Post-study work opportunities

The UK has recently reinstituted generous post-study work visas, allowing graduates to work in the UK for 2-3 years after completing their degrees. This makes the UK a particularly appealing destination, as students are able to gain valuable overseas work experience that can help give them an edge in the highly competitive Chinese job market.

What UK universities need to do to shore up enrolment numbers

As shown above, there are many factors that make the UK an attractive study option for Chinese international students, but there are also several factors that may make students think twice about their enrolments, first and foremost being the prevalence of coronavirus in the community.

So what can universities do to shore up enrolment numbers in the coming years?

The key here is communication.

Universities need to engage regularly with prospective students in the current application cycle. With applications due mid-October, now is the perfect time to start building a relationship with these students to ensure they feel confident enough to start their courses the following year.

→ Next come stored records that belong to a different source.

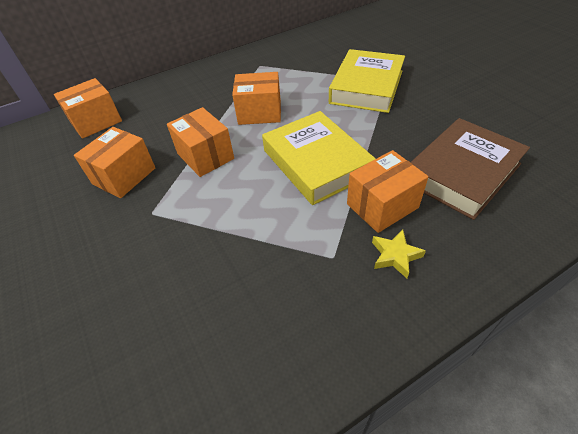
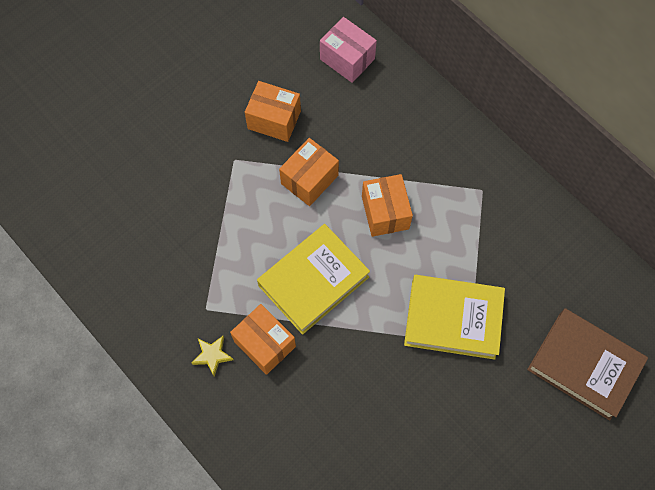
camera: 75 degrees right, 20 degrees up
orange box [54,78,122,139] -> pink box [320,17,377,83]
brown book [411,118,530,220] -> brown book moved to [527,308,648,421]

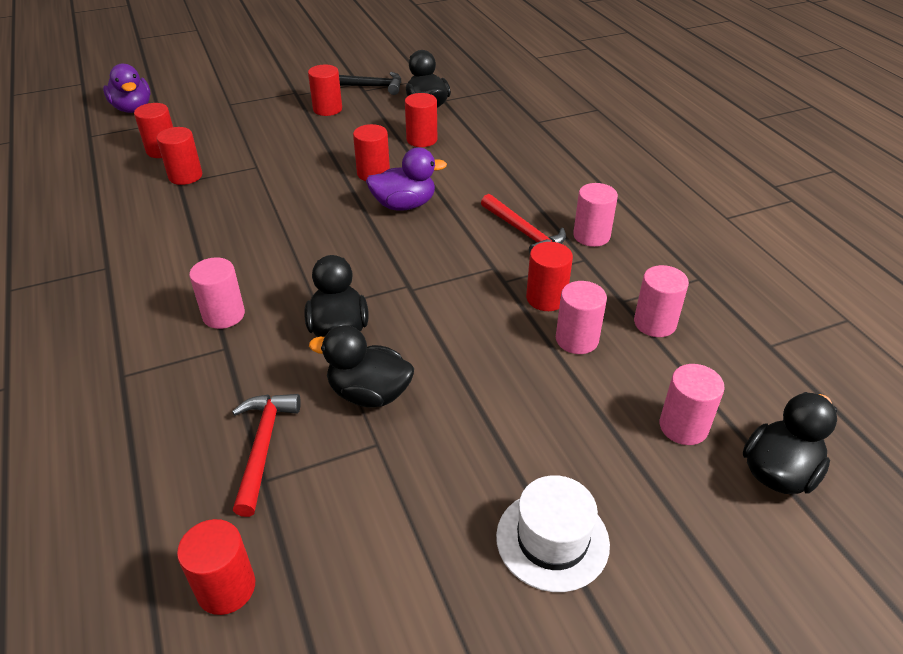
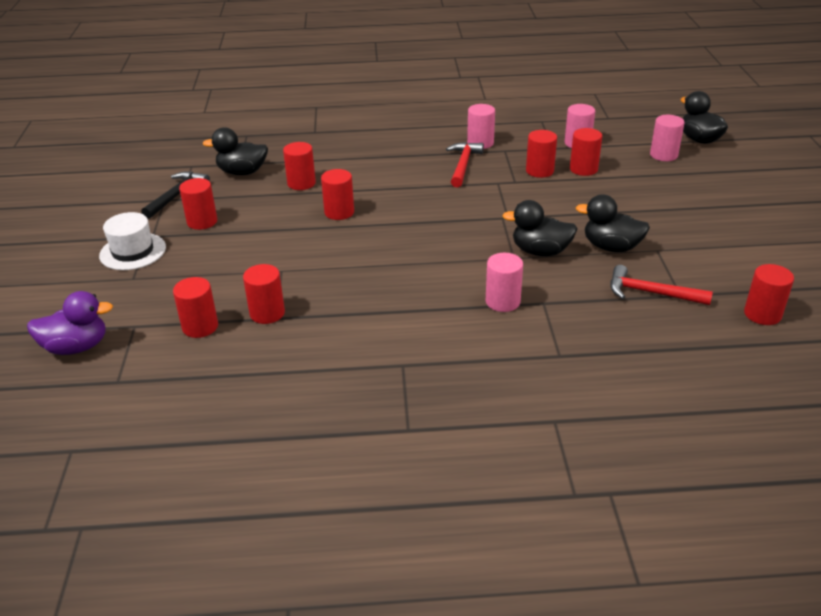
camera: 70 degrees left, 5 degrees down
black duck [309,325,414,408] -> black duck turned 75 degrees clockwise [576,194,650,252]
purple duck [366,147,447,211] -> none
red hammer [481,194,566,253] -> red hammer turned 60 degrees counterclockwise [446,142,484,187]
white hat [496,475,610,592] -> white hat moved to [99,212,166,270]
pink cylinder [556,281,607,354] -> red cylinder [570,128,602,176]

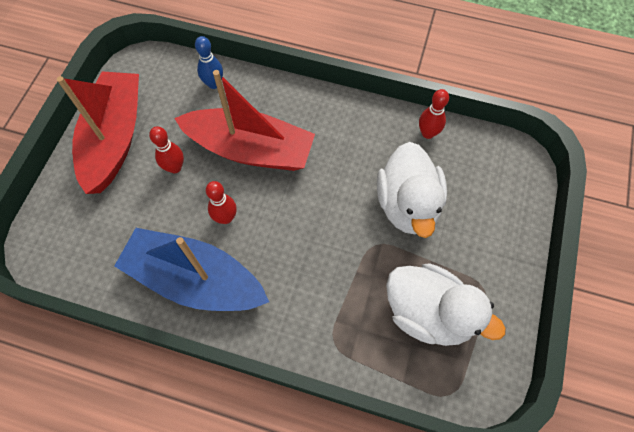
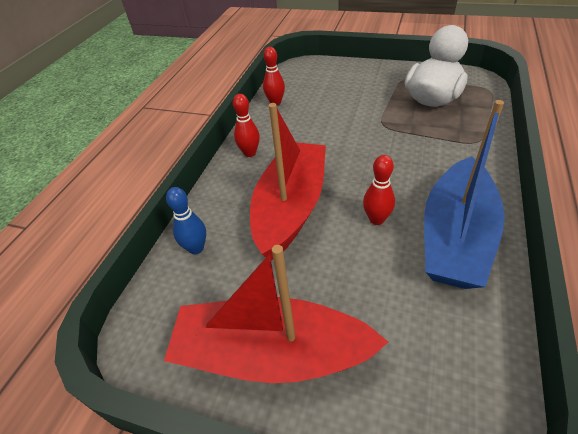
camera: 85 degrees left, 20 degrees down
red bowling pin [149,126,184,173] -> red bowling pin moved to [233,94,260,157]
white duck [377,142,447,238] -> none

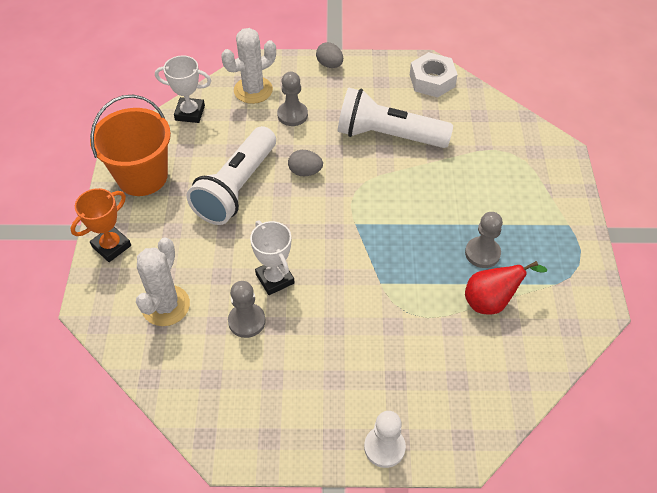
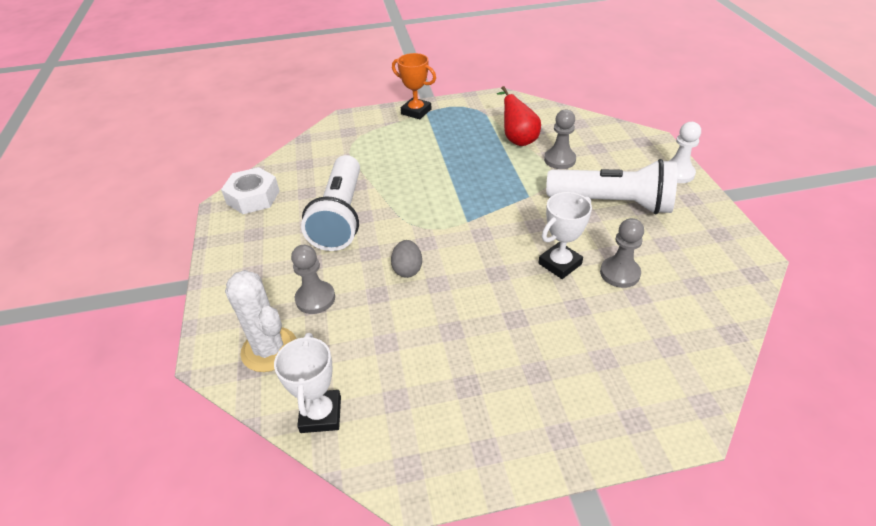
camera: 100 degrees left, 10 degrees down
orange trophy [71,188,131,262] -> orange trophy moved to [392,53,436,119]
orange bucket [90,95,171,196] -> none
white cactus [136,237,190,326] -> none
white flashlight [187,126,276,225] -> white flashlight moved to [546,159,677,214]
grey egg [316,42,343,68] -> none
grey pawn [465,212,503,268] -> grey pawn moved to [544,109,576,169]

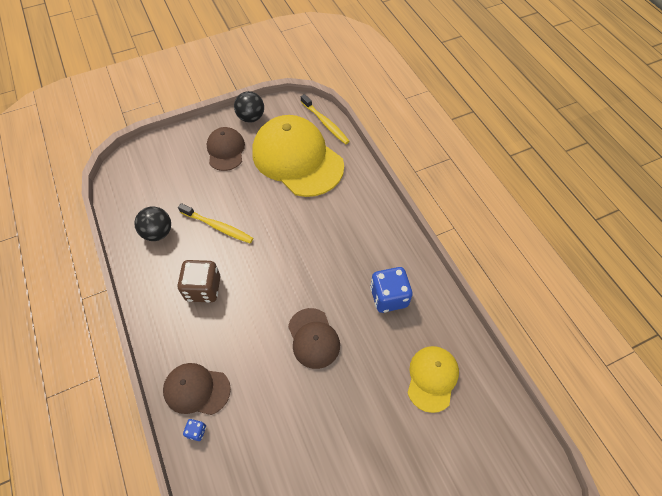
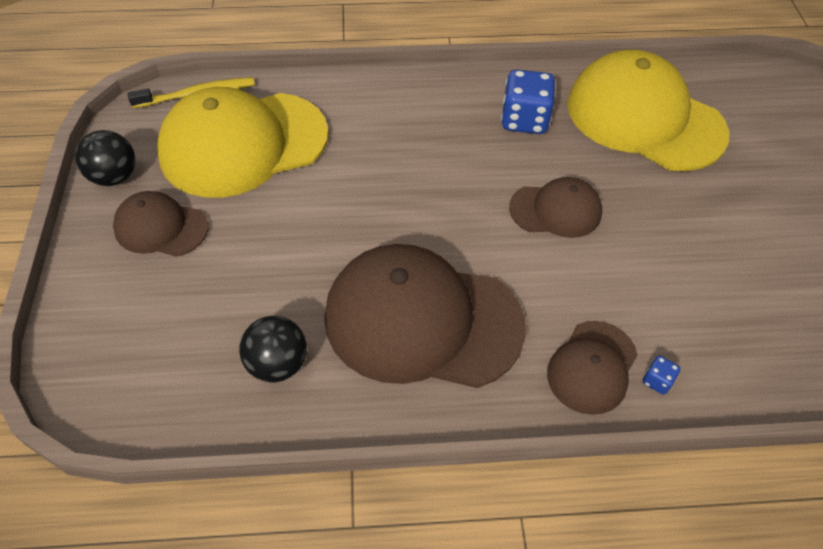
camera: 70 degrees left, 5 degrees down
brown dice [177,260,220,302] -> brown cap [324,244,526,388]
yellow toothbrush [178,203,253,243] -> none
yellow cap [407,346,459,413] -> yellow cap [567,50,729,171], size x1.95

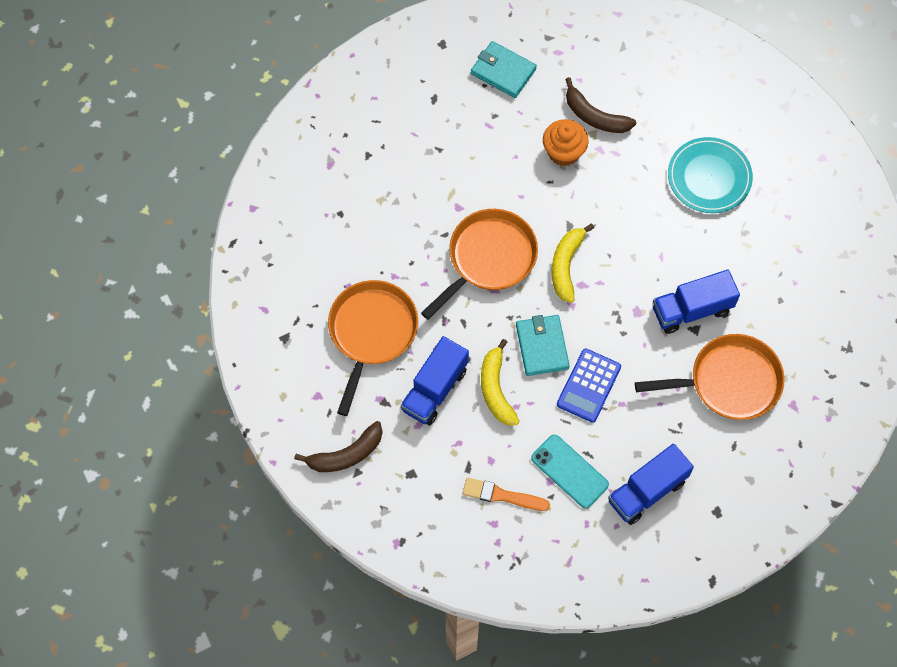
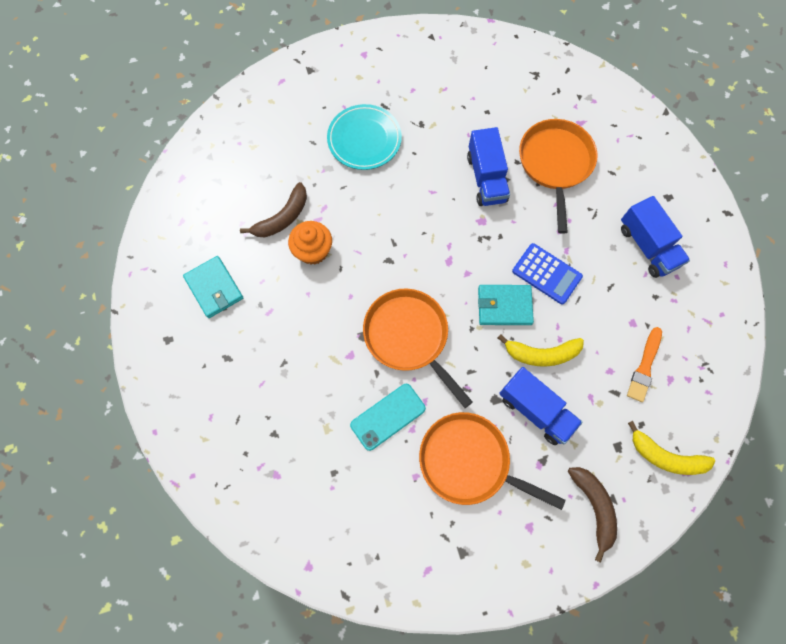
camera: 80 degrees left, 5 degrees up
turquoise wallet [471,41,537,98] -> turquoise wallet turned 75 degrees counterclockwise [183,256,243,318]
turquoise phone [531,435,609,508] -> turquoise phone moved to [350,384,426,451]
yellow banana [552,224,594,303] -> yellow banana moved to [628,421,715,475]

Universities can do this by leveraging their digital channels, such as their website and WeChat account, to give them key information that may impact their decision. For example, these students may want to know about recent changes to student visas, which mean that students can start their studies remotely without a visa, and they can start the visa process much earlier than previously. If your university is in a location with a relatively low number of coronavirus cases, this may also be worth communicating to students, as well as the specific measures your university is undertaking to prevent the spread of the virus.

It’s also important that universities continue to build brand awareness during this time, in order to attract students for the next application cycle (October 2021). The UK is for the first time in a position to overtake the US as the most popular study destination for Chinese international students, but if they want to take and hold that spot, they can’t afford to take their foot off the pedal. Again, leveraging digital channels is one key element of an effective brand strategy – you may, for example, want to focus on improving your website’s SEO or building WeChat groups in order to connect with prospective students on a more personal level.